Ethyl lent me her Norton’s doorstop with the admonition that I begin, after several decades of disuse, putting my slacker right brain through its paces. Thus began our nightly rituals of reading desultory poems to each other, poems that could charm the chill off a tin ear. I can’t say the experience moved me to embrace the viola or the flugelhorn, though I eventually quit my day job to become a wandering minstrel of sorts. But those first poems began to strum, hum, come to me as the music I had relegated to the benighted. From there it was a short step to a long and endless journey of understanding prosody, and everything else in the poet’s handbag of techniques for producing sound: assonance, alliteration, euphony, meter, and heretofore unheard of rhyme.

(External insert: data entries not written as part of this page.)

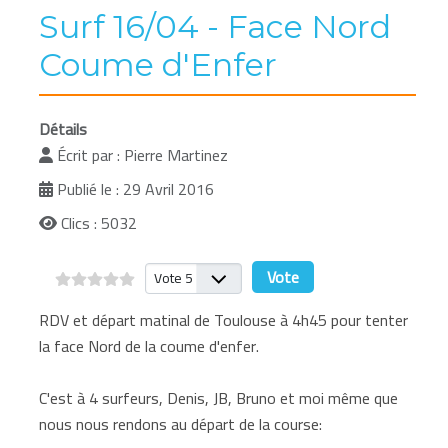
Surf 16/04 - Face Nord
Coume d'Enfer
Détails
Écrit par :
Pierre Martinez
Publié le : 29 Avril 2016
Clics : 5032
Veuillez voter
RDV et départ matinal de Toulouse à 4h45 pour tenter
la face Nord de la coume d'enfer.
C'est à 4 surfeurs, Denis, JB, Bruno et moi même que
nous nous rendons au départ de la course: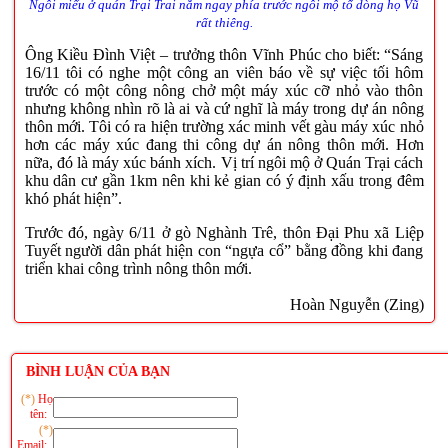
Ngôi miếu ở quán Trại Trai nằm ngay phía trước ngôi mộ tổ dòng họ Vũ
rất thiêng.
Ông Kiều Đình Việt – trưởng thôn Vĩnh Phúc cho biết: “Sáng
16/11 tôi có nghe một công an viên báo về sự việc tối hôm
trước có một công nông chở một máy xúc cỡ nhỏ vào thôn
nhưng không nhìn rõ là ai và cứ nghĩ là máy trong dự án nông
thôn mới. Tôi có ra hiện trường xác minh vết gàu máy xúc nhỏ
hơn các máy xúc đang thi công dự án nông thôn mới. Hơn
nữa, đó là máy xúc bánh xích. Vị trí ngôi mộ ở Quán Trại cách
khu dân cư gần 1km nên khi kẻ gian có ý định xấu trong đêm
khó phát hiện”.
Trước đó, ngày 6/11 ở gò Nghành Trê, thôn Đại Phu xã Liệp
Tuyết người dân phát hiện con “ngựa cổ” bằng đồng khi đang
triển khai công trình nông thôn mới.
Hoàn Nguyễn (Zing)
BÌNH LUẬN CỦA BẠN
(*)
Họ
tên:
(*)
Email: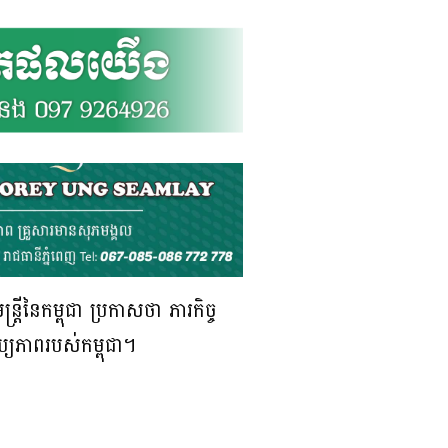
ីនៃកម្ពុជា ប្រកាសថា ភារកិច្ច
្យភាពរបស់កម្ពុជា។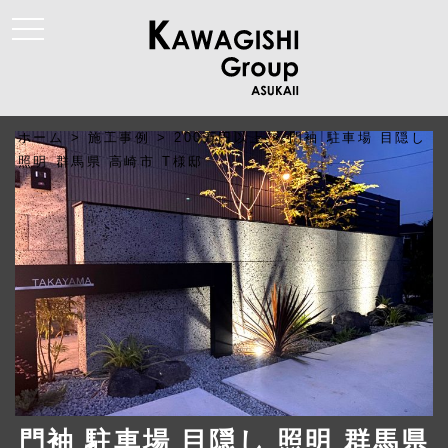
t
o
g
g
l
e
n
a
ホーム
>
施工事例
>
200万円以上
>
門袖 駐車場 目隠し
v
i
照明 群馬県 高崎市 T様邸
g
a
t
i
o
n
門袖 駐車場 目隠し 照明 群馬県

Imagine how reading Auden’s “The Fall of Rome” ruffled a misspent youth dawdling in the social sciences: Altogether elsewhere, vast/Herds of reindeer move across/Miles and miles of golden moss,/Silently and very fast. And what was I to do with Roethke’s I wake to sleep and take my waking slow? Or the triple-tongue-tempest Gerard Manley Hopkins’s Caught this morning morning’s minion, king-/dom of daylight’s dauphin, dapple-dawn-drawn Falcon, in his riding . . . .
Equally smitten with the lions of children’s poetry—Edward Lear, Lewis Carroll, and lesser lights now all but forgotten—I took to piping down valleys wild with Milne’s James James Morrison Morrison Weatherby George DuPree on [a] capital ship for an ocean trip … the Walloping Window Blind (Charles Carryl). Even “mere verse” like Gelett Burgess’s “The Purple Cow,” Morris Bishop’s “Song of the Pop-Bottlers,” and Eliot’s wildly inventive naming of cats served as an affront to tone-deaf economists, lips firmly pursed, who most likely were innocent of ever having been young and easy under the apple boughs. But pity not economists: They don’t know any better. Save compassion for poets like Blok who crash into a wall of silence and are denied the sounds that defined their entire lives.
I learned early that Emily Dickinson’s star shone brightest in the constellation of sound singers. (The woman levitated over Amherst, Massachusetts, a century and a half ago, and the mention of her first name alone, like that of “Abe,” brings instant recognition.) As the British poet and critic Clive James wrote: “[She] could enamel the inside of a raindrop.”
Most readers, even non-poets, might recognize the first couplet in her homage to a train: I like to see it lap the Miles—/And lick the Valleys up. Lap, lick? Of course. No other verbs could do. But to stop there without reading the full four quatrains of the poem is inexplicably to don earmuffs. I’ll wager you cannot think of a single thing to do in the next minute of your life that is as soothing to the ear as reading the entire poem. One minute. And it’s even odds that the memory of the poem, two hours from now, will linger longer than the memory of sex. Go ahead. I’ll wait.